Magda Kamenev said...

My friends posited that PKD had other social engagements that caused the non-end ending. I blamed the voices in his head insisting that he stop.

That said, Uncle Wikipedia cites several interviews that he did saying that he planned a sequel, but he really didn't want to steep himself in Nazi history all over again, and a couple of attempts ended up as unrelated works.

The continuity whore in me wants a sequel and an elegant ending. But the novel and its vague ruminations about the hideous destruction of most/all of Africa ... I pretty much cringed through most of the novel.


And a sequel would likely have to focus on what happened in the states where the Nazis took over ... including the South. *shudder*

Lee Viola said...

Thanks for the update. Perhaps, as a son of German immigrants, the novel made him very self-conscious?


I'm not sure where - I'm old and senile and addicted to Internets - but some of his early-60's novels contained liberal hymns to "socialist" Israel and its Kibbutz system, material that would be very dated now.

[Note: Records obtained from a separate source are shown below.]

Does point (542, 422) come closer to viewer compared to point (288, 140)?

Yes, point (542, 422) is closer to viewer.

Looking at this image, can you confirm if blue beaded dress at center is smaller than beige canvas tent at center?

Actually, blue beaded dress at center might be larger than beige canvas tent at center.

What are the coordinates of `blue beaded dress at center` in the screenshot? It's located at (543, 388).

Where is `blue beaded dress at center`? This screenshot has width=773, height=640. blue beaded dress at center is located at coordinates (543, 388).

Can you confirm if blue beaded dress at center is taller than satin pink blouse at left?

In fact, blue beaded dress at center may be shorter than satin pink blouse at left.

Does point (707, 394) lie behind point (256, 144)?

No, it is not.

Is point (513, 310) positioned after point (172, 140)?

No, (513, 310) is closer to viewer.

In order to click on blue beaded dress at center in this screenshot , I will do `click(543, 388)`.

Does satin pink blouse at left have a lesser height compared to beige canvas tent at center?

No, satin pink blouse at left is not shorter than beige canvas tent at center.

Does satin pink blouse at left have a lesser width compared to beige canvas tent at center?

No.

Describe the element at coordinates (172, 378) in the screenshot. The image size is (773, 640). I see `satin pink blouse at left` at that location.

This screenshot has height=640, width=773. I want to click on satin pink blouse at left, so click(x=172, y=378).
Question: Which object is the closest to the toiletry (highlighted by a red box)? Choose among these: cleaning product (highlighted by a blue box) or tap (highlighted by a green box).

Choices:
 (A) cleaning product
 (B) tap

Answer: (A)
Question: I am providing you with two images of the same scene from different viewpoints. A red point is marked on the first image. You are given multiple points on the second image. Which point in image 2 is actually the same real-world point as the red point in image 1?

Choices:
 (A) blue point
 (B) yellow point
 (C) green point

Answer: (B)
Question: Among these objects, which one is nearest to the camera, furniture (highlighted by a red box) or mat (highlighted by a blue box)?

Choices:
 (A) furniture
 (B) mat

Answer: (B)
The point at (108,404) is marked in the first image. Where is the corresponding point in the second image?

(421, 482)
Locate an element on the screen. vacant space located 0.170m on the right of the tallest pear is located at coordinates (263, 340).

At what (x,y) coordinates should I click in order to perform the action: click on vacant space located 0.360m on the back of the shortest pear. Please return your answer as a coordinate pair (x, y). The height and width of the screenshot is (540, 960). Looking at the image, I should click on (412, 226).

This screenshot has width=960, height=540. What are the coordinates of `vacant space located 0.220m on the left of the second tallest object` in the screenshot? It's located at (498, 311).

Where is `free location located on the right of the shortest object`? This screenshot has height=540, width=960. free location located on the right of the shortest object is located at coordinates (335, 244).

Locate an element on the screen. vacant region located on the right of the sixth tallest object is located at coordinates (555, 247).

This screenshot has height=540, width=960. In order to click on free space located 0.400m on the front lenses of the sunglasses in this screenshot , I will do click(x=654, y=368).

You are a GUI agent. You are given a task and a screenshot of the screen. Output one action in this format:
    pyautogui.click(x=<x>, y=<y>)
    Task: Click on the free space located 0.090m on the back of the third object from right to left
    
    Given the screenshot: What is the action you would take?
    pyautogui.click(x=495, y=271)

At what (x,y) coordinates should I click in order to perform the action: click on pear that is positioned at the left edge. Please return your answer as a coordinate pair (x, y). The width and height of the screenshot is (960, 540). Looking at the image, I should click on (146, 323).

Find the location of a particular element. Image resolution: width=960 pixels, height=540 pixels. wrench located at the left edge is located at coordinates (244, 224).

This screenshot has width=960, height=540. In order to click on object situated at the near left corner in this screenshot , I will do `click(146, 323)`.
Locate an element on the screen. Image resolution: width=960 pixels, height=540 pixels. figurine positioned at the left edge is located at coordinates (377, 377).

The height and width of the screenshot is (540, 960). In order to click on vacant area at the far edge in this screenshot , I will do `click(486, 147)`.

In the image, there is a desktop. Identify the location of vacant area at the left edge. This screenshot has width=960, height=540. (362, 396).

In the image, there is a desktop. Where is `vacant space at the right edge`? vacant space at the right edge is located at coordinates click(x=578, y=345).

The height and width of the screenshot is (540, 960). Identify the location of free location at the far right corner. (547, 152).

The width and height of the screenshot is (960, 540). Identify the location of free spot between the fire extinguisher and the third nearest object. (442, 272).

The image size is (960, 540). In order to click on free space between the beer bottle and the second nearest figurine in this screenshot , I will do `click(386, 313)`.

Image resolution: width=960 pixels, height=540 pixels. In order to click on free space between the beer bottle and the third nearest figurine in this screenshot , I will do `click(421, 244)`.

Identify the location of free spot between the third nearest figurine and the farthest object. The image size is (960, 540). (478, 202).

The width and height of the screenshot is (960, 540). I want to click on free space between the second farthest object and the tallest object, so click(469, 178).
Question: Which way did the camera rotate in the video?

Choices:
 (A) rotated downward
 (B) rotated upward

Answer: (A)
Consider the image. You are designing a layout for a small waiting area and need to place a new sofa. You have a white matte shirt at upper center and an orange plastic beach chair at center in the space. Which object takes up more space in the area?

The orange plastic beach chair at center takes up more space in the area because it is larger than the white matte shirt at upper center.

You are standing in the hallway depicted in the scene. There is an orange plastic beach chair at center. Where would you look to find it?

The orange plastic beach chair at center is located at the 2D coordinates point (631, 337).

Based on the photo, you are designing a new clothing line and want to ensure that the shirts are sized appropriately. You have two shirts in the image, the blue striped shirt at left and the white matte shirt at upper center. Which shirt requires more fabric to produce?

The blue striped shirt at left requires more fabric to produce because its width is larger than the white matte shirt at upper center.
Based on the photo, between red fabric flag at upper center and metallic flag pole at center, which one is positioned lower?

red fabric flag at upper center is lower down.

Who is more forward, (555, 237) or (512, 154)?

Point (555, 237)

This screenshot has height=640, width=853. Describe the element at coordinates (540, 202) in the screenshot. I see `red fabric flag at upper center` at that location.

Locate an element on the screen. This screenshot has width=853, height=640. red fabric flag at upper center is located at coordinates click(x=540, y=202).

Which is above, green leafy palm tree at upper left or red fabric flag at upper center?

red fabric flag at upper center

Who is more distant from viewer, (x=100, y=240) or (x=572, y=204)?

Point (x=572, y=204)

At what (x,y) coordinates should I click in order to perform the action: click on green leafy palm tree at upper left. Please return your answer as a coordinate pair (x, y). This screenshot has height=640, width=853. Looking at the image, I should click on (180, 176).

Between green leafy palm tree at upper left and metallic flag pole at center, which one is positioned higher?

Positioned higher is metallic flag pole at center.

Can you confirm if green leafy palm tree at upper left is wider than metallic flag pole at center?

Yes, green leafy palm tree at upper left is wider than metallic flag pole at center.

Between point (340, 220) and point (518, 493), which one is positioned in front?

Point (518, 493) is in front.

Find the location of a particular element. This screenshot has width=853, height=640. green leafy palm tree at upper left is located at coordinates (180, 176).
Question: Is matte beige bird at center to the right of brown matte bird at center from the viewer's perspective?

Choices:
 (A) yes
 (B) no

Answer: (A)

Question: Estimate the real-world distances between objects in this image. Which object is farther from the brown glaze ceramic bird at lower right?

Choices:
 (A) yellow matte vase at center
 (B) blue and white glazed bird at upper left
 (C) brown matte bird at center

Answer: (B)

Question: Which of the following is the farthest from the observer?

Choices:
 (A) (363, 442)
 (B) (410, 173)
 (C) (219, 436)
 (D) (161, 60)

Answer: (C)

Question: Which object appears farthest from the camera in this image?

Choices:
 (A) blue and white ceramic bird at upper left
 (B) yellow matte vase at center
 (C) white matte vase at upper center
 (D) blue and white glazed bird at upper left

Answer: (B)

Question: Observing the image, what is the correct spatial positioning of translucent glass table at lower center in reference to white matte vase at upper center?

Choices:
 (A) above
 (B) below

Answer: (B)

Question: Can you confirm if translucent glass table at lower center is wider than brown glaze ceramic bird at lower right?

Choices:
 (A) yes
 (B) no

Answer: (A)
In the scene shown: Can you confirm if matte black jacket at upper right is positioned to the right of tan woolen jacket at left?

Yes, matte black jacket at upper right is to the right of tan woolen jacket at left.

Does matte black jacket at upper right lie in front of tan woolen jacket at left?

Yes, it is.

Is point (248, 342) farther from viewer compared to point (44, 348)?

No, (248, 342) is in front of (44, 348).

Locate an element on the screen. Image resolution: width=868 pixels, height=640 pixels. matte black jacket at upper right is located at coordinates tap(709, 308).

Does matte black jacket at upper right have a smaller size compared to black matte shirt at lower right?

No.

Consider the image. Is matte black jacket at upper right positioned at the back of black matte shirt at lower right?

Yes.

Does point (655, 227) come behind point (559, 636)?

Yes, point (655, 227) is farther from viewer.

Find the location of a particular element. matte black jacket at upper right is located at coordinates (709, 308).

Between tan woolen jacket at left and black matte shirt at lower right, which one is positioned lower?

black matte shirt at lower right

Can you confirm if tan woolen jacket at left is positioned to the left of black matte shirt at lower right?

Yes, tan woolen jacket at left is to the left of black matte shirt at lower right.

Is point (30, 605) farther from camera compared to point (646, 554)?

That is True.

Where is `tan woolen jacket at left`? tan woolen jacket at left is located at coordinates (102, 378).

Any idea if his early unpublished non-Sci Fi novels, which featured mixed-race relationships, were bad or perceived as bad because of his material?

Lee Viola said...

Interesting. I agree with you re Heinlein. I've never understood that cult: 1960s Leftists worshipping a military-right Libertarian. Heinlein = "Billy Jack" schizoid thought: "An armed society is a civilized society." Mad.



I worked on some of Barnes' stuff. Found him insufferable, self-righteous, and uncooperative. So he may be good, but he makes me wince.

"Flowers" was a nice novella; still remember the film on it, "Charlie."

Check out "The Man from Primrose Lane," (Picador) by James Renner before they ruin it at the cineplex. Amazing work of mystery/horror/sci-fi.